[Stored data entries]

[Start of Attachment]

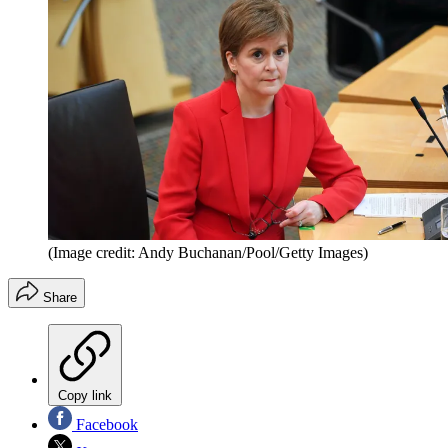
(Image credit: Andy Buchanan/Pool/Getty Images)
Share
Copy link
Facebook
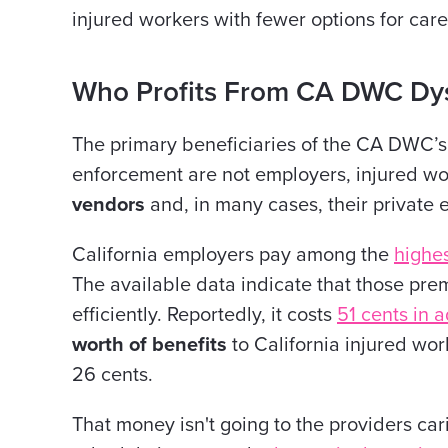
injured workers with fewer options for care
Who Profits From CA DWC Dys
The primary beneficiaries of the CA DWC’s 
enforcement are not employers, injured wor
vendors
and, in many cases, their private 
California employers pay among the
highe
The available data indicate that those prem
efficiently. Reportedly, it costs
51 cents in a
worth of benefits
to California injured wor
26 cents.
That money isn't going to the providers car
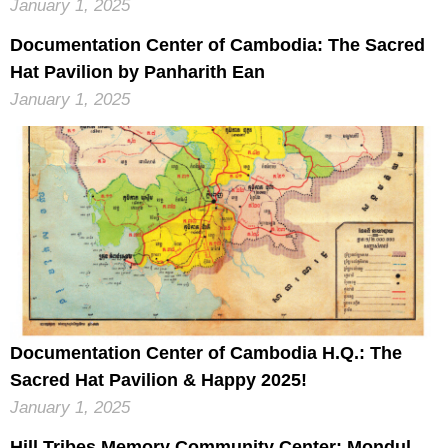
January 1, 2025
Documentation Center of Cambodia: The Sacred
Hat Pavilion by Panharith Ean
January 1, 2025
Documentation Center of Cambodia H.Q.: The
Sacred Hat Pavilion & Happy 2025!
January 1, 2025
Hill Tribes Memory Community Center: Mondul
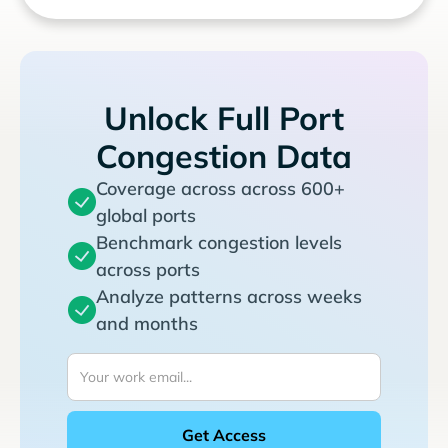
Unlock Full Port
Congestion Data
Coverage across across 600+
global ports
Benchmark congestion levels
across ports
Analyze patterns across weeks
and months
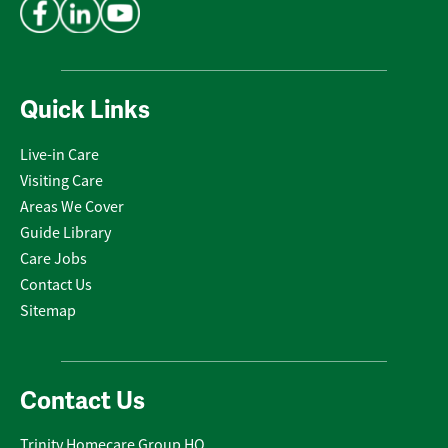
Quick Links
Live-in Care
Visiting Care
Areas We Cover
Guide Library
Care Jobs
Contact Us
Sitemap
Contact Us
Trinity Homecare Group HQ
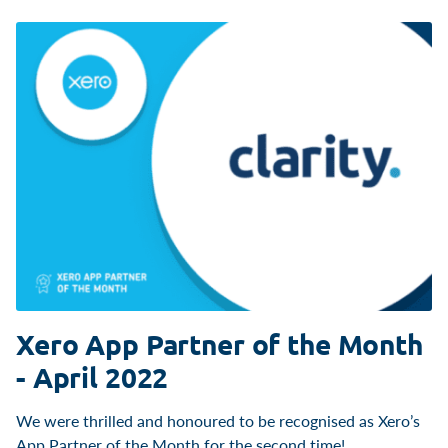
Xero App Partner of the Month
- April 2022
We were thrilled and honoured to be recognised as Xero’s
App Partner of the Month for the second time!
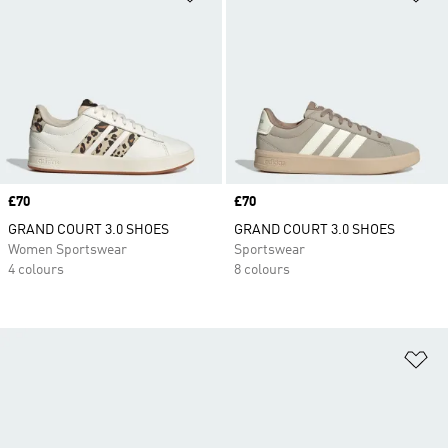
Price
£70
Price
£70
GRAND COURT 3.0 SHOES
GRAND COURT 3.0 SHOES
Women Sportswear
Sportswear
4 colours
8 colours
Ad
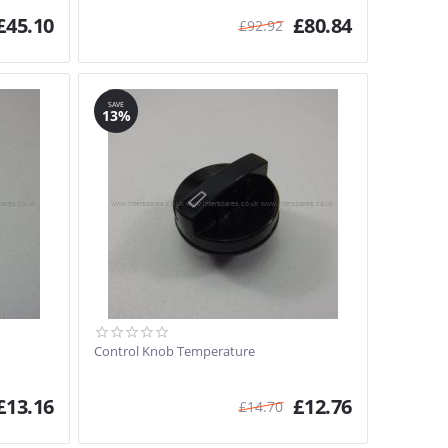
£
45.10
£
80.84
£
92.92
SAVE
13%
Control Knob Temperature
£
13.16
£
12.76
£
14.70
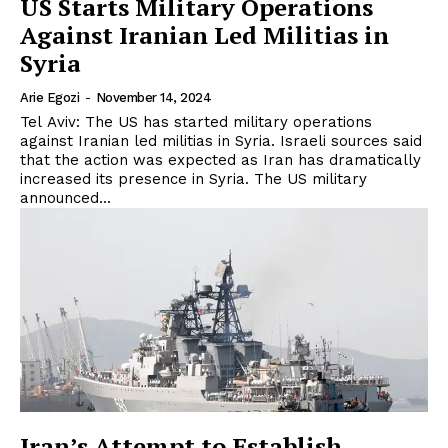
US Starts Military Operations
Against Iranian Led Militias in
Syria
Arie Egozi
-
November 14, 2024
Tel Aviv: The US has started military operations
against Iranian led militias in Syria. Israeli sources said
that the action was expected as Iran has dramatically
increased its presence in Syria. The US military
announced...
Iran’s Attempt to Establish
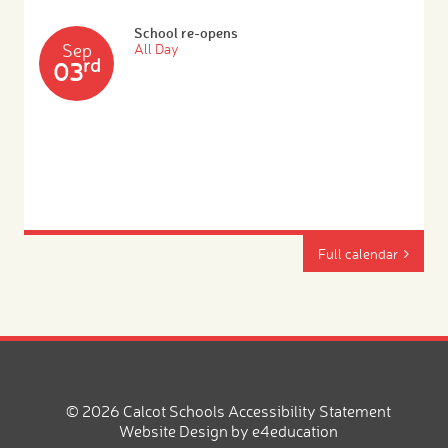
School re-opens
Sep
All Day
rd
03
Full calendar
© 2026 Calcot Schools
Accessibility Statement
Website Design by
e4education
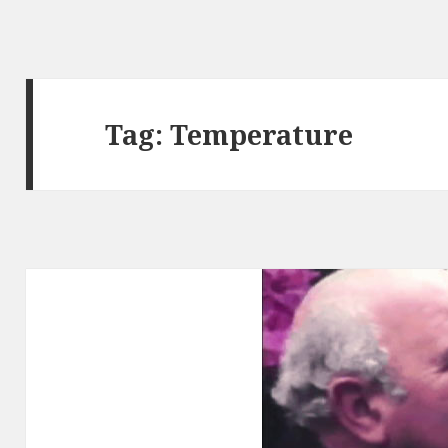
Tag:
Temperature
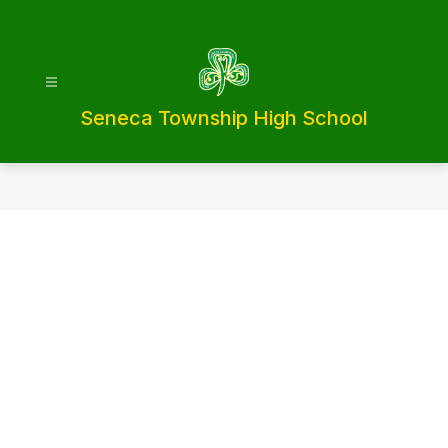
Skip
to
content
Seneca Township High School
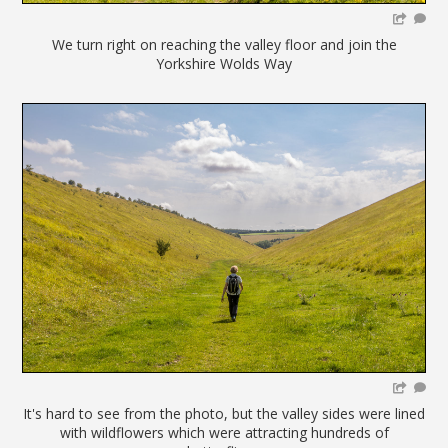
We turn right on reaching the valley floor and join the
Yorkshire Wolds Way
It's hard to see from the photo, but the valley sides were lined
with wildflowers which were attracting hundreds of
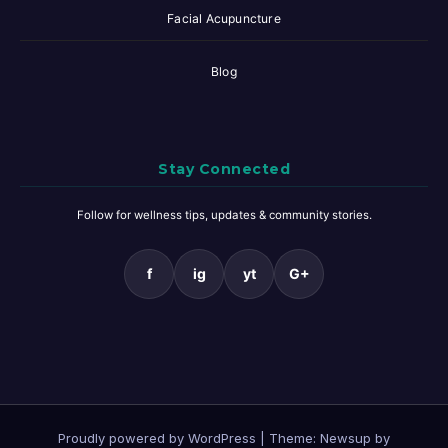
Facial Acupuncture
Blog
Stay Connected
Follow for wellness tips, updates & community stories.
f
ig
yt
G+
Proudly powered by WordPress
|
Theme: Newsup by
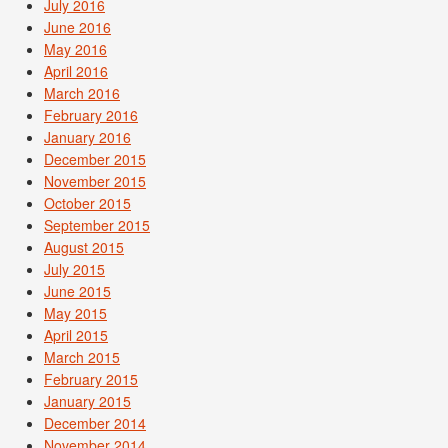
July 2016
June 2016
May 2016
April 2016
March 2016
February 2016
January 2016
December 2015
November 2015
October 2015
September 2015
August 2015
July 2015
June 2015
May 2015
April 2015
March 2015
February 2015
January 2015
December 2014
November 2014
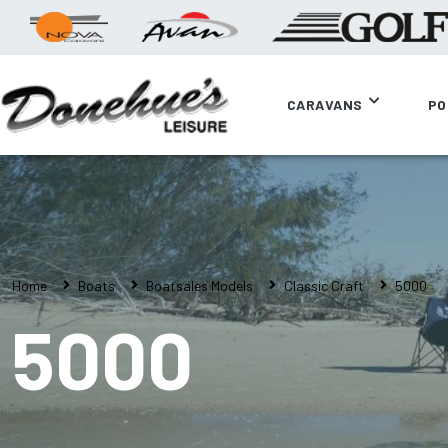
CARAVANS
PO
Home
Boats
Boatsales Models
Classic Craft
5000
5000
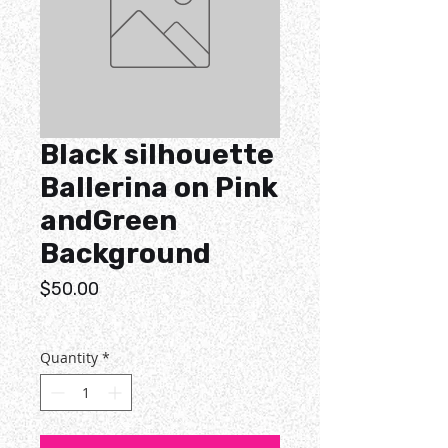
Black silhouette
Ballerina on Pink
andGreen
Background
Price
$50.00
Quantity
*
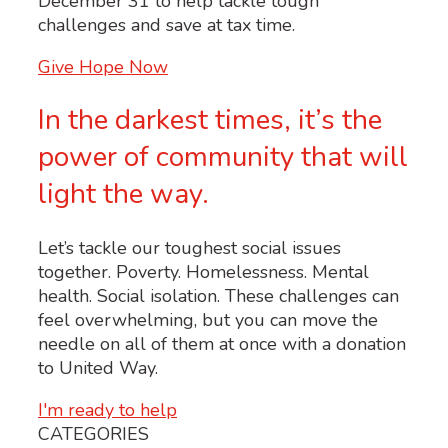
December 31 to help tackle tough
challenges and save at tax time.
Give Hope Now
In the darkest times, it’s the
power of community that will
light the way.
Let’s tackle our toughest social issues
together. Poverty. Homelessness. Mental
health. Social isolation. These challenges can
feel overwhelming, but you can move the
needle on all of them at once with a donation
to United Way.
I'm ready to help
CATEGORIES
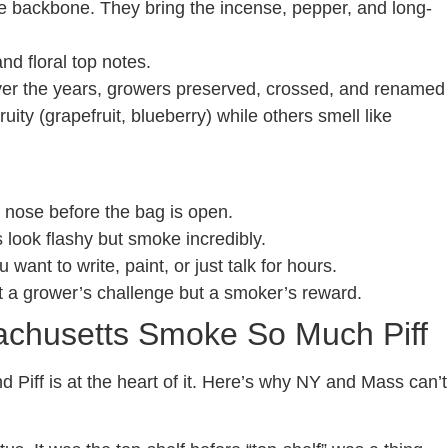
backbone. They bring the incense, pepper, and long-
d floral top notes.
r the years, growers preserved, crossed, and renamed
uity (grapefruit, blueberry) while others smell like
r nose before the bag is open.
 look flashy but smoke incredibly.
want to write, paint, or just talk for hours.
it a grower’s challenge but a smoker’s reward.
chusetts Smoke So Much Piff
Piff is at the heart of it. Here’s why NY and Mass can’t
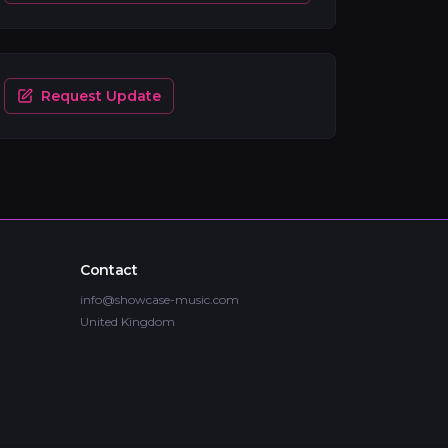
Request Update
Contact
info@showcase-music.com
United Kingdom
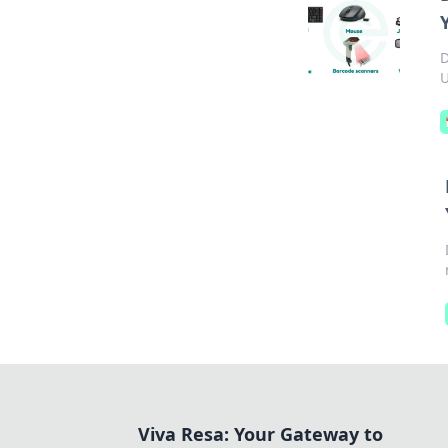
D
U
Viva Resa: Your Gateway to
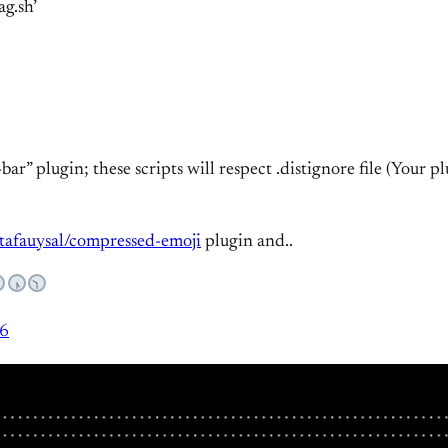
ag.sh’
bar” plugin; these scripts will respect .distignore file (Your 
tafauysal/compressed-emoji
plugin and..
16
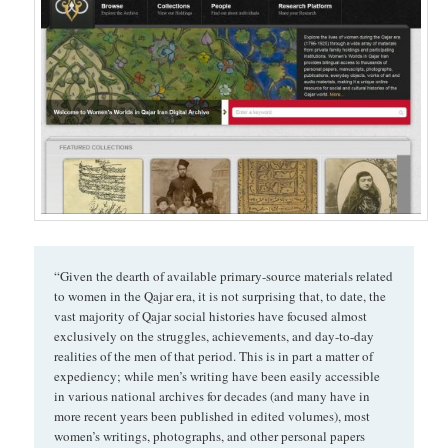
“Given the dearth of available primary-source materials related
to women in the Qajar era, it is not surprising that, to date, the
vast majority of Qajar social histories have focused almost
exclusively on the struggles, achievements, and day-to-day
realities of the men of that period. This is in part a matter of
expediency; while men’s writing have been easily accessible
in various national archives for decades (and many have in
more recent years been published in edited volumes), most
women’s writings, photographs, and other personal papers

[End of Attachment]

Select all lines with the word "Partner" from the entries above.

Xero App Partner of the Month
App Partner of the Month for the second time!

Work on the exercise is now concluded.